◆ DETALHES DO EXERCÍCIO:
Dê continuidade ao comentário crítico sobre o livro de poemas de amor, começando logo após a última frase apresentada.

◆ TRECHO FORNECIDO:
Eu já não tenho paciência para lidar com mediocridades. Tornei-me uma pessoa
exigente. Não quero estar em lugares onde desfilam vaidades. Eu prefiro as
pessoas simples, inteligentes, que têm assunto e tutano na cabeça. Aborrece-me
pessoas invejosas que tentam destruir quem elas admiram, cobiçando seus feitos,
talento e sabedoria. Eu não suporto conversas intermináveis, para discutir
assuntos inúteis sobre vidas alheias, sobre as quais eu nem quero saber. [...]
Embora seja uma mulher das Letras, já não tenho tempo para debater
vírgulas...”. (Quando Já Se Viveu 60 Anos, p. 99).
A persona
do amor, mulher que nunca é neutra, também figura na manifestação de
personagens multifacetários - inclusive em Francês - que registram seus dramas
(e tragédias) nas histórias de “doçura do mel”... ou desiludidas... São rostos
desnudos de amantes que, em representação literária, sob o céu amazônico, expressam
o anseio humano comum de encontrar o: “Amor Maior do Mundo”, “Amor Invisível”,
“Amor Antigo” “Amor Atrevido” e outras infinitas formas de amor (ou de amar?)
consoantes no livro.
O poema que praticamente abre o livro é “Bênção do Amor”. Um
poemeto escrito em oito versos, sendo o “verso de prata” uma “redondilha
maior”, o texto foi concebido para dar ao leitor o máximo de poesia em um
mínimo de palavras: “...Refúgio das horas tristes, acolhe-me./Dá-me a bênção da
poesia inatingível/E por isso, talvez a mais preciosa”. (p. 15). O que mais me chamou à atenção em “Bênção”
foi a simplicidade invocatória e
impressão de facilidade com que foi produzido, além da semelhança ocasional que
guarda com os famosos versos de Goethe: “Oh Musas inefáveis,/ Oh formidável
engenho Divino,/ Inspirai-me para que meu estilo/ Não desdiga da natureza do
assunto.”

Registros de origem
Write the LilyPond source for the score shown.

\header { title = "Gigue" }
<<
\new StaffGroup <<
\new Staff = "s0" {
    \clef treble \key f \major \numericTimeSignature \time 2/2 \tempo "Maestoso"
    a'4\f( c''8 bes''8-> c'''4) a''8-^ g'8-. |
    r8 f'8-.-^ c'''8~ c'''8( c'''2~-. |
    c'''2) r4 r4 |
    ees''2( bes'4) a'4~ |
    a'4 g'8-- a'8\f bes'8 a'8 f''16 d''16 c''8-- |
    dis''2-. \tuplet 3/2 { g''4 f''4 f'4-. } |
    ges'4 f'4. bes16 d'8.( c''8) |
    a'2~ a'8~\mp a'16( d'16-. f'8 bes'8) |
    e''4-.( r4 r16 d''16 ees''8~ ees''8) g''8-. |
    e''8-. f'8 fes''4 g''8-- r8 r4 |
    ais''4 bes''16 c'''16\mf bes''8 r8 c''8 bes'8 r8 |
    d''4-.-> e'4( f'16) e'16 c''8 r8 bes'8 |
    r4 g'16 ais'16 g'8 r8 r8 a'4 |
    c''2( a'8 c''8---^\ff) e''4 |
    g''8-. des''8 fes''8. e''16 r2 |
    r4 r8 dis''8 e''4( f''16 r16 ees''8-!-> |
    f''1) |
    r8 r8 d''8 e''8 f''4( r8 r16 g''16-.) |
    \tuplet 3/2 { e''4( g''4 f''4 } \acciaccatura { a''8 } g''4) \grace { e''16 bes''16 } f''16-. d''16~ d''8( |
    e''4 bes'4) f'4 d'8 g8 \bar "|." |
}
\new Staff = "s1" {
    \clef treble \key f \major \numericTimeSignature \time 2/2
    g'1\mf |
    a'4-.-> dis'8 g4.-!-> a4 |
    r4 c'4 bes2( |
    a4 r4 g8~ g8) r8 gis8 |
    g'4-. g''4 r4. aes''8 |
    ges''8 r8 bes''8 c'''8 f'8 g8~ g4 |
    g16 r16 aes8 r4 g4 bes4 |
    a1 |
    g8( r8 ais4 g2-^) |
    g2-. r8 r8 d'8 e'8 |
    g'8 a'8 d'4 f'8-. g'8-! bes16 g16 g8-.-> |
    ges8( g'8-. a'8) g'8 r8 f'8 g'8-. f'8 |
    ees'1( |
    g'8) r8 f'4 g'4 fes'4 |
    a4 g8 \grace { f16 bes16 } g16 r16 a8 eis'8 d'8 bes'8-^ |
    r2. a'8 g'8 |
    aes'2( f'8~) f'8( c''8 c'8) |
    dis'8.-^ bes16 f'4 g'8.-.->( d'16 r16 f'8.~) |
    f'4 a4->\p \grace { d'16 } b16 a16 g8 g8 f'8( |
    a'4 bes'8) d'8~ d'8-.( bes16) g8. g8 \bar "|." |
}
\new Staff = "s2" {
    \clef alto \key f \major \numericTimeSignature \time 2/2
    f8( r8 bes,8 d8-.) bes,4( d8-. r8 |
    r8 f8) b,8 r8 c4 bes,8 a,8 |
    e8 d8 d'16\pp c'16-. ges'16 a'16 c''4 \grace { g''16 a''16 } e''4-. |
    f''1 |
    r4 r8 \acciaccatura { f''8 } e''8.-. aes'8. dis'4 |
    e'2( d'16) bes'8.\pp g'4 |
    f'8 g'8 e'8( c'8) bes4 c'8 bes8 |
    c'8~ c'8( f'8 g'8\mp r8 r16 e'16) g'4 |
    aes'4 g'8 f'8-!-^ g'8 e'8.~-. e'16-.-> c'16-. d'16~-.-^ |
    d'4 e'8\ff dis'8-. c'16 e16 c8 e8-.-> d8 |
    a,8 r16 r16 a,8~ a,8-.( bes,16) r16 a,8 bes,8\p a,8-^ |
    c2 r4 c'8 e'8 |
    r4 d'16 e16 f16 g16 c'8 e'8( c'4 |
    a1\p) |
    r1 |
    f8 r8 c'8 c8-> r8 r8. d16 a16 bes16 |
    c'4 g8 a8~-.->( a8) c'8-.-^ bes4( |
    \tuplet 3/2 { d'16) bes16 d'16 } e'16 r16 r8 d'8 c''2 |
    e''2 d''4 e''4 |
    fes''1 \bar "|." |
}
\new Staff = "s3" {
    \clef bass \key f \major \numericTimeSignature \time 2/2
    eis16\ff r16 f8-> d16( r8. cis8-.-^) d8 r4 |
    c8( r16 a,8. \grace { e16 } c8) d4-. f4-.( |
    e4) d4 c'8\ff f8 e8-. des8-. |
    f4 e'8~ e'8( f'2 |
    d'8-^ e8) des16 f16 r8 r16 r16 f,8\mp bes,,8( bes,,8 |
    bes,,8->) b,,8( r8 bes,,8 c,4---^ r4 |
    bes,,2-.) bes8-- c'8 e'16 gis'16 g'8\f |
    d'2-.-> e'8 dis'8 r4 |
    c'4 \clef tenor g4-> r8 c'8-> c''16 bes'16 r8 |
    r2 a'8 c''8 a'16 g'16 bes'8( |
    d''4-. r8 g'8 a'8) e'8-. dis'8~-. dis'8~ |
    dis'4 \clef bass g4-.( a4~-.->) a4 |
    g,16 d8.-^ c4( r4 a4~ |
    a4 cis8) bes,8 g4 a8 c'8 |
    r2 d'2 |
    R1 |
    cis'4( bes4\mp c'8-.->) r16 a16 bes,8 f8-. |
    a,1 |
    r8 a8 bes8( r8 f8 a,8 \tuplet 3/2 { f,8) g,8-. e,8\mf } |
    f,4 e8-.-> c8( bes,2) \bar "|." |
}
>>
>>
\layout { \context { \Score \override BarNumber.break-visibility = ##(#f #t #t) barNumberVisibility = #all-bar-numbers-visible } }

◆ EM RESPOSTA:
Do conjunto
da obra, vou destacar aqui um recorte do poema monostrófico “Quem eu sou”, como
mostra do vocabulário apurado e fluência de expressão da autora e, especialmente,
pela demonstração de incrível capacidade de definição de um ser humano por si
mesmo: “Eu sou a brisa que abranda os arredores,/ Eu sou a dança de salão
elegante,/ Eu sou a cor que colore a vida [...] Eu sou a história minha,/ Eu
sou pura como a flor,/ Eu sou doce como mel,/ Eu sou um pote de água,/ Eu sou
nascente rumo ao poente” (p. 108).
Mais
adiante, em “Você é assim”, diz: “Você é os brinquedos que brincou, As palavras
que usou, O segredos que guardou, A criança que Deus criou”. Em ” AVESSOS DA VIDA” (p.111), percebe-se a
determinação que move a sua poesia, o olhar sobre a vida, a maturidade, a
grandeza humana, a serenidade da mulher corajosa, sem medo de usar palavras, em
sentidos e figurações exatas na dimensão da vida: “Na vida já provei muitos
dissabores, De risos zombadores,inveja, depreciação,Sobre as opiniões que tenho
comigo”. Depois, em “Destino” (p.113), assegura: “O nosso corpo abriga uma alma, que é joia preciosa. Essa alma tem
forças para vencer adversidades, que são como nuvens. Para vencê-las é
suficiente manter a visão fixa no sol, seguir firme no ideal de sonhos,
projetos e perspectivas”.
Percebem-se,
nas poesias, que as palavras não são traduções de um sentido mudo, mas criação
aguçada de múltiplos sentidos. Aqui, a
linguagem não veste ideias, ao contrário, encarna significações,
estabelece a significação entre a poesia e o mundo, sedimentando os
significados que constituem uma cultura de sentir, pulsar, viver. A linguagem
não é mais a seiva das significações, mas o próprio ato de significar, assim, a
escritora, igualmente o ser falante, não pode governá-la voluntariamente, pois
ela se faz sentir, vibrar, dizer, traduzir, significar, reinterpretar, contar,
poetar, ao escrever: “Eu posso ser... A tinta da aquarela, A moça da janela,
Que olha a passarela (EU POSSO SER A MOÇA DA JANELA, p. 114).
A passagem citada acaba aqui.